● **Task to complete**
Could you copy the records below word for word, from their first line through the line that contains "common name: Blyth's reed warbler", including that line?

● **The data**
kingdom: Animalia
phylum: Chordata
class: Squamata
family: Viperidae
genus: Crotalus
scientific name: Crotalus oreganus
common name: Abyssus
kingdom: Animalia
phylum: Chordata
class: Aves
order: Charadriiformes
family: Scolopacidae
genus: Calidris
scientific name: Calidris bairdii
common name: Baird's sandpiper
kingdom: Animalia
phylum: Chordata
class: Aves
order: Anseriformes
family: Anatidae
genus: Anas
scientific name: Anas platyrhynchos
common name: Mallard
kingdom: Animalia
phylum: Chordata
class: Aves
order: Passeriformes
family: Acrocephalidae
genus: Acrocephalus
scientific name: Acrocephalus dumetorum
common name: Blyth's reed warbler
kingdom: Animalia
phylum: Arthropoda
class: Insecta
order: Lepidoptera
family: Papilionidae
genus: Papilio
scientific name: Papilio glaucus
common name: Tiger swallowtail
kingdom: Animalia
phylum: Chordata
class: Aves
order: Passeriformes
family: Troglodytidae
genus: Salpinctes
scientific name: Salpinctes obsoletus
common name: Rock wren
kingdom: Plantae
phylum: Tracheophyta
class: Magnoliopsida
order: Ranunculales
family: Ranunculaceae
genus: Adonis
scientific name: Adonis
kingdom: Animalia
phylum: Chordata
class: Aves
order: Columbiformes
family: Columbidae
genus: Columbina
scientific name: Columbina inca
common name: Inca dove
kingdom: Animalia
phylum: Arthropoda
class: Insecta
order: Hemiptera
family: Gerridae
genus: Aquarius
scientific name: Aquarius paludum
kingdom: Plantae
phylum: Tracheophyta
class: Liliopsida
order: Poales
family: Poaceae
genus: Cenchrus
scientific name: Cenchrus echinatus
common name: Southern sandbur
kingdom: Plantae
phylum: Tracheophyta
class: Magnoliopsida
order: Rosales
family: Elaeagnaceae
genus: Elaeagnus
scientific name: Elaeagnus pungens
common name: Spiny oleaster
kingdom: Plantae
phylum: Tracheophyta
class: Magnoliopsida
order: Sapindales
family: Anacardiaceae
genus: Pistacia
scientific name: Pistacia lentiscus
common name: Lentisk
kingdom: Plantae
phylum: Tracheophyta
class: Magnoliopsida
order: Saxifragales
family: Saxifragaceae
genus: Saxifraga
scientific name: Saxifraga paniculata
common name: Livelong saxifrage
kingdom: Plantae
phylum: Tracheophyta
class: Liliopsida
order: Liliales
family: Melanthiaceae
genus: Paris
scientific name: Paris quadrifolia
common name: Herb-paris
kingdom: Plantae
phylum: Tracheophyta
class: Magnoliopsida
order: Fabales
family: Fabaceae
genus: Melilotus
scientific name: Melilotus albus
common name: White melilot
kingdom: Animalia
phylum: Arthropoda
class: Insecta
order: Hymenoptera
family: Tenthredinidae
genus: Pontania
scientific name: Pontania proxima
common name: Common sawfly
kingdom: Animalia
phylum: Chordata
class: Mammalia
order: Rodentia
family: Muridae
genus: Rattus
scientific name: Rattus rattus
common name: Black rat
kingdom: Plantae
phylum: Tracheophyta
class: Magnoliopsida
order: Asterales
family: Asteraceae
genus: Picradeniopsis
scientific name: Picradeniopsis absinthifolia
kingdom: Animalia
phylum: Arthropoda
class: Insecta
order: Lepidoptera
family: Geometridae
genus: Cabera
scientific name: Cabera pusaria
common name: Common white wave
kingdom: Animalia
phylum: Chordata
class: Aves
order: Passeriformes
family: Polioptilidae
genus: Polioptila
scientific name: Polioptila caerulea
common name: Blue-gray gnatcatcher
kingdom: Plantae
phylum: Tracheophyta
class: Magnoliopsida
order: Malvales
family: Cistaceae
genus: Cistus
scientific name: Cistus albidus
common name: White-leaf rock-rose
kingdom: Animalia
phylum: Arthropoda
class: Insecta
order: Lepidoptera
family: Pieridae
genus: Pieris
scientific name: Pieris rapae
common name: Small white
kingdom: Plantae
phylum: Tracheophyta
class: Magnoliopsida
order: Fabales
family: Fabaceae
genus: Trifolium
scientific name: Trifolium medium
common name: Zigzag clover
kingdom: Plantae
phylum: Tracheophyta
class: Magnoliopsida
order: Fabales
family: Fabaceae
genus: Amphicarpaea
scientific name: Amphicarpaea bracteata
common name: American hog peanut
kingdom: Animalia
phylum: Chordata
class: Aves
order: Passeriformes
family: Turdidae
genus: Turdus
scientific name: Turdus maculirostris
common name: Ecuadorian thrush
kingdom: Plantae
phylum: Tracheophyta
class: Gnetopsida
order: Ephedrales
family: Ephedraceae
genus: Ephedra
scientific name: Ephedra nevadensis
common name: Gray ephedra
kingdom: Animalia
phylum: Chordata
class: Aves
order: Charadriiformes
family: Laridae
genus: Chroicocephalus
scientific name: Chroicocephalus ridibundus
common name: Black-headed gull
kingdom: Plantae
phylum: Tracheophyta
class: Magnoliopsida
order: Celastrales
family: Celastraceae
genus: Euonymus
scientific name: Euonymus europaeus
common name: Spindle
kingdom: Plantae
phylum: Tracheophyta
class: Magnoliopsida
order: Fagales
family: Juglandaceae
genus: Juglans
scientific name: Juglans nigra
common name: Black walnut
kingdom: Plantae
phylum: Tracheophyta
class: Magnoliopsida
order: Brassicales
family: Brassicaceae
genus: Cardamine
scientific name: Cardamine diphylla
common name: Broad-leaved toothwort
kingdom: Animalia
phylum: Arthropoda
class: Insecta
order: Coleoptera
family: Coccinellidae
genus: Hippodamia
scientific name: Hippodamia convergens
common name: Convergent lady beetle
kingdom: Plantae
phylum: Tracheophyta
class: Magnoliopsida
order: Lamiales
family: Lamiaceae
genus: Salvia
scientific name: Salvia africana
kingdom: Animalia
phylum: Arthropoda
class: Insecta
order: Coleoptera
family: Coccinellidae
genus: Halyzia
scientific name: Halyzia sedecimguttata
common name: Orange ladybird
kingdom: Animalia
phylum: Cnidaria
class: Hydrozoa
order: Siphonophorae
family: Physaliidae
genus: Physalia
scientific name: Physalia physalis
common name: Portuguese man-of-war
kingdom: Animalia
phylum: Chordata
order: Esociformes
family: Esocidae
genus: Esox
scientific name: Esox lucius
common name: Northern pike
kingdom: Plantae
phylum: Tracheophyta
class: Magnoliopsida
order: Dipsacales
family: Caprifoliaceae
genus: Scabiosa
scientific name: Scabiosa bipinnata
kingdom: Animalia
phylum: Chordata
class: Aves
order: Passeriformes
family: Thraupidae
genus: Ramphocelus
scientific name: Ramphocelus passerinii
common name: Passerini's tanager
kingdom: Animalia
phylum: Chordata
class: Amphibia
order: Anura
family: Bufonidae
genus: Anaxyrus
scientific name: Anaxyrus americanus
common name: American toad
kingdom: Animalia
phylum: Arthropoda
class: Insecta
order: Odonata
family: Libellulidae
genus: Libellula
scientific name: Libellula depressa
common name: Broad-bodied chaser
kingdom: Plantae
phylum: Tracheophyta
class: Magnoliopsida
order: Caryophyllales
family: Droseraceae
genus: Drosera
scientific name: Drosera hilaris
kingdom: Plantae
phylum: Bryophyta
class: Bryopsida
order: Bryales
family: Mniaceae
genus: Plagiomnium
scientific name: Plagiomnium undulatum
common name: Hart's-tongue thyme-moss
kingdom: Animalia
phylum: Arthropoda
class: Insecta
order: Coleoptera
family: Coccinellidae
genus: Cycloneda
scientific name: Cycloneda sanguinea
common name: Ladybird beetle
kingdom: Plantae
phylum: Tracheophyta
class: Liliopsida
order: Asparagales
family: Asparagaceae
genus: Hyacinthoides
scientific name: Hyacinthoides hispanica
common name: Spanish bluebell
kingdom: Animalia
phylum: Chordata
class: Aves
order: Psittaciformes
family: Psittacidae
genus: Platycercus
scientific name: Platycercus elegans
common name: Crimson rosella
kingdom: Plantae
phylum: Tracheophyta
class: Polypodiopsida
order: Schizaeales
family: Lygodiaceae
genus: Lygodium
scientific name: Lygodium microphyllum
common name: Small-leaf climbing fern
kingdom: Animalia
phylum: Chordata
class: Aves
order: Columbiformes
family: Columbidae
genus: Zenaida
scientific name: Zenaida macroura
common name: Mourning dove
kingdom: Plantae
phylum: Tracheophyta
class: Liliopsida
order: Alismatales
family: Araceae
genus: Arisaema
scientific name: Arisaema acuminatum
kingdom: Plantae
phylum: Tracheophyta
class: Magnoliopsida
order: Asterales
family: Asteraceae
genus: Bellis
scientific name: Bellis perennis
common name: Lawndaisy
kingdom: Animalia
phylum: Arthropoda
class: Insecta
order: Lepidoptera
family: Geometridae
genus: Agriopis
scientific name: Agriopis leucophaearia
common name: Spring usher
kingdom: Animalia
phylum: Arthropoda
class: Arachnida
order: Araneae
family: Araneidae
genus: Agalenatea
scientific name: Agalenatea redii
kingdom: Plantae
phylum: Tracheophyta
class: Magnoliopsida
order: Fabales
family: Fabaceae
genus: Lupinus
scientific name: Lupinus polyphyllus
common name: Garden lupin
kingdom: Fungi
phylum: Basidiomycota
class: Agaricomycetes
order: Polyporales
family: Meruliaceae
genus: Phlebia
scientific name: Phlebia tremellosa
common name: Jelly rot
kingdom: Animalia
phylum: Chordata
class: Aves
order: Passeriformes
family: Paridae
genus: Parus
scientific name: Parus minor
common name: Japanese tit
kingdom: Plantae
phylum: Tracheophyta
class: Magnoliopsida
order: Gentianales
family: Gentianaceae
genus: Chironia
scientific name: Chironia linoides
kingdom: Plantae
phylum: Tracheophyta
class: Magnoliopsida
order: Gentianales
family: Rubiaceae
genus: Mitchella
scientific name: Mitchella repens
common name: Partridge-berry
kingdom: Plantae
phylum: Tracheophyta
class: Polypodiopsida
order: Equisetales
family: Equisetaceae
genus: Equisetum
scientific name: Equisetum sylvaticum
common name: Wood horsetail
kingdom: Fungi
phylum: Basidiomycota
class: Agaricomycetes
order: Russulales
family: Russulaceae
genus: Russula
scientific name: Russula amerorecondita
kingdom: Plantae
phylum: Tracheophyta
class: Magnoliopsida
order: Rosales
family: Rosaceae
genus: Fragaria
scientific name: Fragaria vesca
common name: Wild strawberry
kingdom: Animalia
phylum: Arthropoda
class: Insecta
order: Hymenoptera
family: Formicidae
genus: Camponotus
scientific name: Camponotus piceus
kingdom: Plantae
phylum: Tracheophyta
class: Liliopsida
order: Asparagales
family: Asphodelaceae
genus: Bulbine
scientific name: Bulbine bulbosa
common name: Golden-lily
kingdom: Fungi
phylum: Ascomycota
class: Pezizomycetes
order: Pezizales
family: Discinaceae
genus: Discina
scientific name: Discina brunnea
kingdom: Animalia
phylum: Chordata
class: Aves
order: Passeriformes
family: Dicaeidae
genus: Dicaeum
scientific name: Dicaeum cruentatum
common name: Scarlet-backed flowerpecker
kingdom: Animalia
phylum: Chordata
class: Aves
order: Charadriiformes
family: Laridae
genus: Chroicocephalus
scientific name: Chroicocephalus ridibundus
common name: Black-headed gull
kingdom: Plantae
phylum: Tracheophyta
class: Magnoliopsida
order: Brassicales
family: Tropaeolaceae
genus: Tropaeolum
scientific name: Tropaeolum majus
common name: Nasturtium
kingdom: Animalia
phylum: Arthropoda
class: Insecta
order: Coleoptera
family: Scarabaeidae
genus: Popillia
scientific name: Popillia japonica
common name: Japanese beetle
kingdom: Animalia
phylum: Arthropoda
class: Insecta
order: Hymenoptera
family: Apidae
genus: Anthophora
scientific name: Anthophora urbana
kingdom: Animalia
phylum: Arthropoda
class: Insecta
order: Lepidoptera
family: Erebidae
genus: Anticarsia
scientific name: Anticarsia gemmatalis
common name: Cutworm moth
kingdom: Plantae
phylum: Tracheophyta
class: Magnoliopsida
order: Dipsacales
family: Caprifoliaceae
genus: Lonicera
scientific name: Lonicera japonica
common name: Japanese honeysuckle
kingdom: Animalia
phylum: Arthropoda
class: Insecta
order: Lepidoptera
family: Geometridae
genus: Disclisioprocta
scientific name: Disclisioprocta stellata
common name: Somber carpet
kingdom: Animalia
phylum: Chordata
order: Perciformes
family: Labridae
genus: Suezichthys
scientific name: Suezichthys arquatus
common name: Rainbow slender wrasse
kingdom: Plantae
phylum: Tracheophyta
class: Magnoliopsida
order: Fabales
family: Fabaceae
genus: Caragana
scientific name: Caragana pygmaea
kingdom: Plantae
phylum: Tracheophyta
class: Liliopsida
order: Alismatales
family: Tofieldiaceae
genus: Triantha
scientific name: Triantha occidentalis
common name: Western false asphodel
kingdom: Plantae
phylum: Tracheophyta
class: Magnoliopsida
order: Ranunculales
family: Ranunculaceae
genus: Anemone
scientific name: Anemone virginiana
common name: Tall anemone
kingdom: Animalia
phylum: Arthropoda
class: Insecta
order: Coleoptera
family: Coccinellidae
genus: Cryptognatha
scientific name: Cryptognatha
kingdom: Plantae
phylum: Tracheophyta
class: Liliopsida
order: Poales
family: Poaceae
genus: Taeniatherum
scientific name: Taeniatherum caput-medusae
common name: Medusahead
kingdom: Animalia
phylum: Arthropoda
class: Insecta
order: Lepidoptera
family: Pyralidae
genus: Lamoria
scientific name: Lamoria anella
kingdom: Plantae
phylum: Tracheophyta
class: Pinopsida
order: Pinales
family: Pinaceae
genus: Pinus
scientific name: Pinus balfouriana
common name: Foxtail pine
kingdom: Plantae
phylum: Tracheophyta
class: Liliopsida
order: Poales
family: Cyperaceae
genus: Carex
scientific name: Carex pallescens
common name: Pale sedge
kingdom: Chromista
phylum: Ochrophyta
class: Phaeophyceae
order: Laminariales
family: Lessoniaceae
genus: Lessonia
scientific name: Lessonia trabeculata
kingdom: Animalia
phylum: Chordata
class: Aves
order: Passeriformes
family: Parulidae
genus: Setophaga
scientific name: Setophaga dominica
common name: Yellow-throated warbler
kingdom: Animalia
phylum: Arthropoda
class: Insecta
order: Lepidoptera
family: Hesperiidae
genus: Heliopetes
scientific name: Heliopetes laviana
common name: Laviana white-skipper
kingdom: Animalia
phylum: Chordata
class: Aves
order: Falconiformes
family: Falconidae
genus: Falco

● **Exercise result**
kingdom: Animalia
phylum: Chordata
class: Squamata
family: Viperidae
genus: Crotalus
scientific name: Crotalus oreganus
common name: Abyssus
kingdom: Animalia
phylum: Chordata
class: Aves
order: Charadriiformes
family: Scolopacidae
genus: Calidris
scientific name: Calidris bairdii
common name: Baird's sandpiper
kingdom: Animalia
phylum: Chordata
class: Aves
order: Anseriformes
family: Anatidae
genus: Anas
scientific name: Anas platyrhynchos
common name: Mallard
kingdom: Animalia
phylum: Chordata
class: Aves
order: Passeriformes
family: Acrocephalidae
genus: Acrocephalus
scientific name: Acrocephalus dumetorum
common name: Blyth's reed warbler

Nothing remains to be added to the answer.